A recent report published by the Adolescent Pregnancy Prevention Coalition of North Carolina indicates that 49 teenagers become pregnant everyday. In 2001-02, teen pregnancy cost the state of North Carolina and its' taxpayers in excess of one million dollars with regard to WIC, Medicaid, TANF, and food stamp needs. In 2003,17,390 girls, ages 10-19, became pregnant in North Carolina with 312 of that number occurring in Wayne County. By 2004, the total number of teen pregnancies had risen to over 18,000 state-wide with an increase in Wayne County of 2 3 additional pregnancies over the 2003 statistics. Sadly, Wayne County currently ranks 21st` in the state for the highest number of teen pregnancies and even sadder is that North Carolina has the ninth highest rate of teen pregnancy in the United States.

President George Bush was quoted in the Washington Post in July 30, 2001 as saying, "Abstinence is not just about saying "no", but about saying "yes" to a happier, healthy future. I believe that this is a fundamental truth that must be imparted to teens nationwide if we are to ever stem the tide of teen promiscuity and pregnancies. Statistics related to teen sexuality are astounding, not encouraging, and they are as varied as colors in the rainbow.

The Centers for Disease Control and Prevention estimates that there are more than 65 million people living with incurable sexually transmitted diseases in our country today. In excess of one million Americans are currently infected with HIV/AIDS and coupled with that is the knowledge that approximately 20% of those individuals are unaware that they have become infected. It has been estimated that one-fourth of all sexually transmitted diseases occur among teenagers. These statistics alone should cause alarm among adults and teenagers alike.

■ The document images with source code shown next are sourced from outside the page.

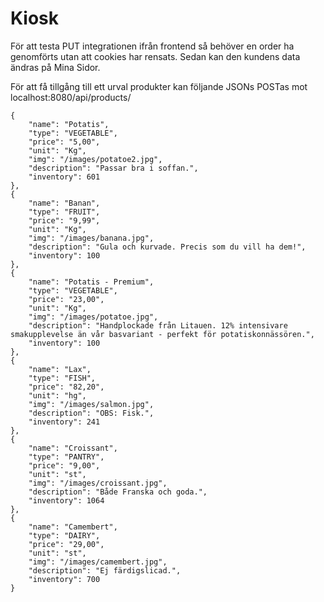 # Kiosk
För att testa PUT integrationen ifrån frontend så behöver en order ha genomförts utan att cookies har rensats. Sedan kan den kundens data ändras på Mina Sidor.

För att få tillgång till ett urval produkter kan följande JSONs POSTas mot localhost:8080/api/products/

    {  
        "name": "Potatis",
        "type": "VEGETABLE",
        "price": "5,00",
        "unit": "Kg",
        "img": "/images/potatoe2.jpg",
        "description": "Passar bra i soffan.",
        "inventory": 601
    },
    {
        "name": "Banan",
        "type": "FRUIT",
        "price": "9,99",
        "unit": "Kg",
        "img": "/images/banana.jpg",
        "description": "Gula och kurvade. Precis som du vill ha dem!",
        "inventory": 100
    },
    {
        "name": "Potatis - Premium",
        "type": "VEGETABLE",
        "price": "23,00",
        "unit": "Kg",
        "img": "/images/potatoe.jpg",
        "description": "Handplockade från Litauen. 12% intensivare smakupplevelse än vår basvariant - perfekt för potatiskonnässören.",
        "inventory": 100
    },
    {
        "name": "Lax",
        "type": "FISH",
        "price": "82,20",
        "unit": "hg",
        "img": "/images/salmon.jpg",
        "description": "OBS: Fisk.",
        "inventory": 241
    },
    {
        "name": "Croissant",
        "type": "PANTRY",
        "price": "9,00",
        "unit": "st",
        "img": "/images/croissant.jpg",
        "description": "Både Franska och goda.",
        "inventory": 1064
    },
    {
        "name": "Camembert",
        "type": "DAIRY",
        "price": "29,00",
        "unit": "st",
        "img": "/images/camembert.jpg",
        "description": "Ej färdigslicad.",
        "inventory": 700
    }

Unfortunately though. the nightmare continues with sexually active girls being three times more likely to commit suicide than those that have practiced abstinence. Among teenage boys, the figures are even more alarming with sexually active males being ten times more likely to commit suicide than those that have remained abstinent. Teen sexuality is directly linked to a high incidence of depression among youth as well. It is reasonable to assume that this depression stems from the repeated poor decisions of teens and the consequences thereof.

For teens, in particular, sexuality is a very emotional experience and an issue that is best dealt with as an adult in a committed relationship. Although many teens aren't able to discern the difference between love and sex, I know that there truly is a distinct difference. As a Christian, I know that love is shown in so many forms and usually isn't even remotely connected to anything physical. I respect the decision I have made and expect others to show that same respect toward me and the decision I have made: Those that cannot are not true friends; they lack the ability to understand the true meaning of love and obviously have no convictions of their own to stand them in good stead.

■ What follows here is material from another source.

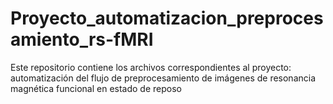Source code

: # Proyecto_automatizacion_preprocesamiento_rs-fMRI

Este repositorio contiene los archivos correspondientes al proyecto: automatización del flujo de preprocesamiento de imágenes de resonancia magnética funcional en estado de reposo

I am fortunate to have been reared in a home where good decision making skills were the standard expectation. And when those skills were lacking and poor decisions were made, I have always been responsible for the consequences of my actions. Sexual abstinence is a decision I have made with the help of many friends and family members. With the abundance of negative outcomes surrounding the sexual activity of teens today, it is my choice to be sexually abstinent. In doing so, I am guarding against the loss of a precious gift that I will one day give to my life partner in marriage. In doing so, I am preventing the loss of opportunities that may one day be at my disposal as a healthy, educated young woman. And, most of all, I am avoiding the issue of broken promises - promises that have been made to myself, my family, my friends, and to whomever my future life mate will be. I am confident that this is the right decision and I have the courage and conviction to see it through.